Taking up almost two thirds of the canvas, the vast sky is symbolic of the myth of Ixion, King of the Lapithes, who married Dia, daughter of Deioneus. Ixion had promised his father-in-law a multitude of gifts but, following the marriage, he did not keep his word. Deioneus took Ixion's horses as punishment for this but the furious Ixion killed his father-in-law by throwing him into a fiery well. Although a perjurer and murderer, Ixion was nevertheless pardoned by Zeus, who admitted him to Mount Olympus. Far from thanking his benefactor, Ixion attempted to seduce Zeus' wife, Hera but in order to fool him, she created a cloud in her image, Nephele. According to Pindar it is from this union that the centaurs are descended, men from the head to the waist but with the body of a horse.

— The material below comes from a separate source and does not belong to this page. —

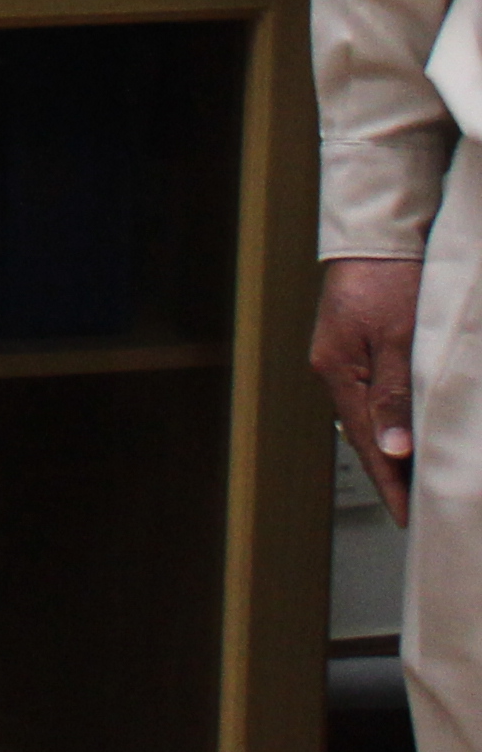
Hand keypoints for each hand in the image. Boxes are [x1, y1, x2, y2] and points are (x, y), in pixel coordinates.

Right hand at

It is just possible to make out the cloud Nephele disguised as Hera in the offered picture. Yakovlev has placed her at the centre of the clouds, and, directly below, a centaur, apparently a symbolic self portrait. Yakovlev, with his devilish appearance and obvious charm, was also known by his friends as Faun, or Piripe, a name derived from Priape, the son of Dionysus and Aphrodite. Yakovlev felt an affinity with this mythical creature, and during the 1924 Croisière Noire voyage, asked that the car in which he travelled be given the name and logo of a centaur. The image of the centaur was to appear in many works during 1928, the year in which the offered lot was executed (fig.1).
In the left hand corner of the composition, a Satyr and two Bacchantes sit in the shade of a tree and behind this group, a herdsman, recognisable as Pan by his horns and goat's hooves watches over a his grazing animals.
We are grateful to Caroline Haardt de la Baume, author of the forthcoming Alexander Yakovlev catalogue raisonné for providing this note.